**TASK INSTRUCTIONS:**
Please write out every line of the records below word for word, leaving the pictures out of your answer.

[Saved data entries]
## start
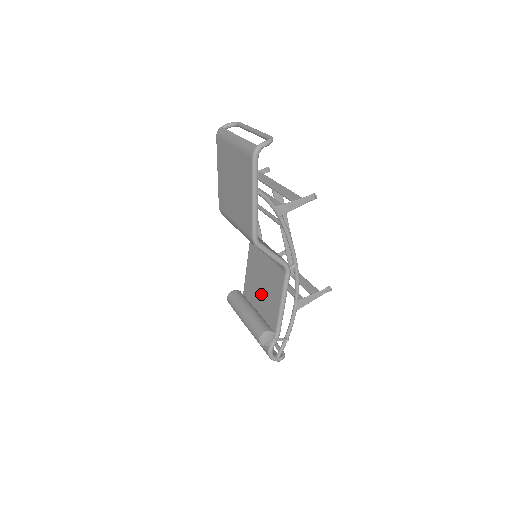
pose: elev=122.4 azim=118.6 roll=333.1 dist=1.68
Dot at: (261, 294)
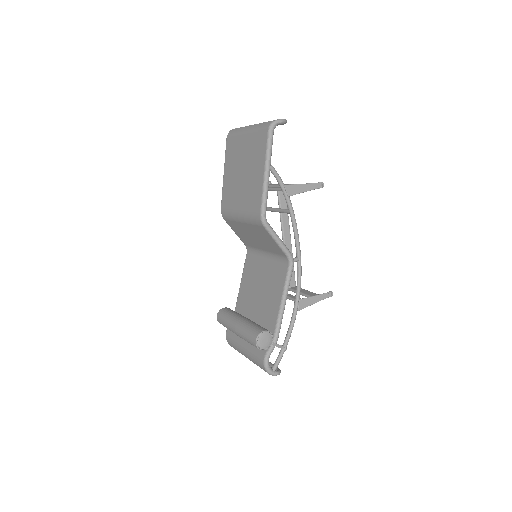
Dot at: (257, 302)
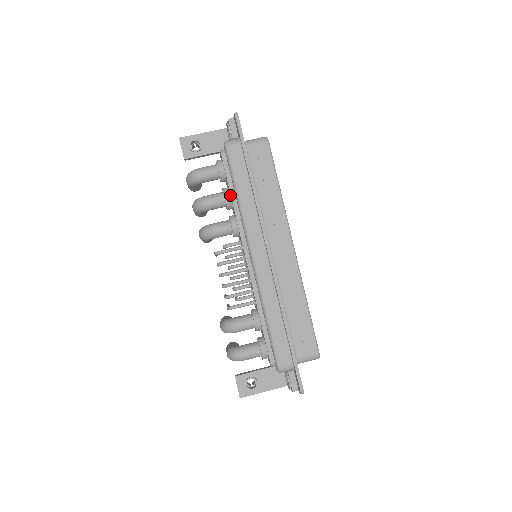
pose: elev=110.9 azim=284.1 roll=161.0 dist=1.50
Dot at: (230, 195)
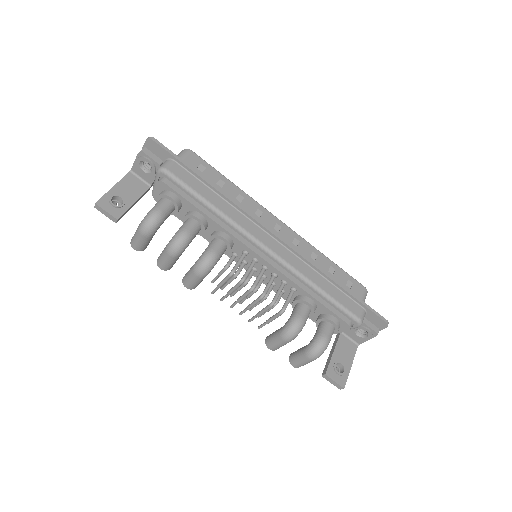
Dot at: (200, 214)
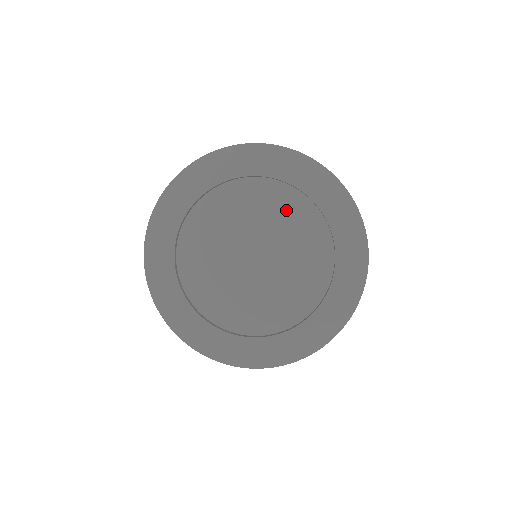
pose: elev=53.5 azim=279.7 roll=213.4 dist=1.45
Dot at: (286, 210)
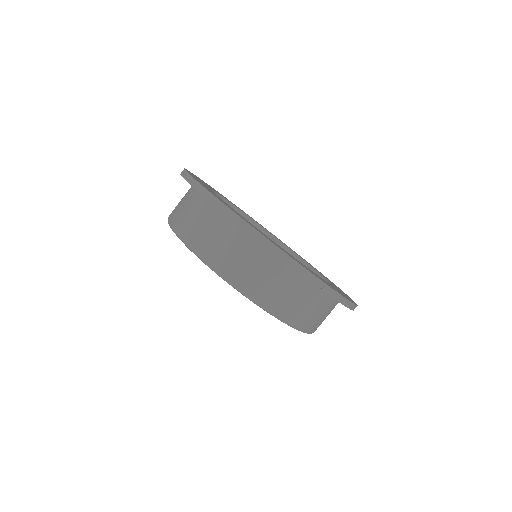
Dot at: occluded
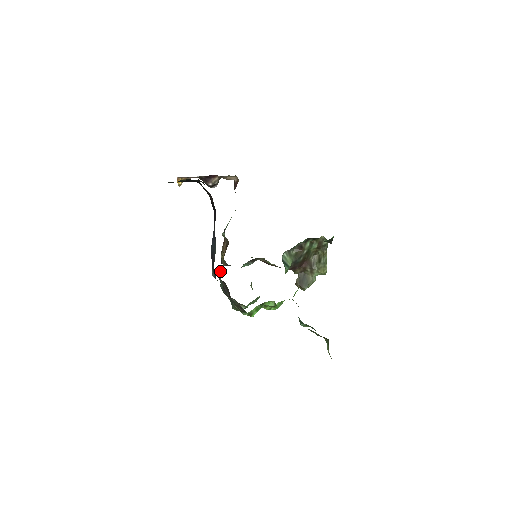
## end
**THE ANSWER:**
pose: elev=122.4 azim=118.6 roll=333.1 dist=1.68
Dot at: (261, 294)
Dot at: (257, 302)
pose: elev=110.9 azim=284.1 roll=161.0 dist=1.50
Dot at: (230, 195)
Dot at: (200, 214)
pose: elev=53.5 azim=279.7 roll=213.4 dist=1.45
Dot at: (286, 210)
Dot at: occluded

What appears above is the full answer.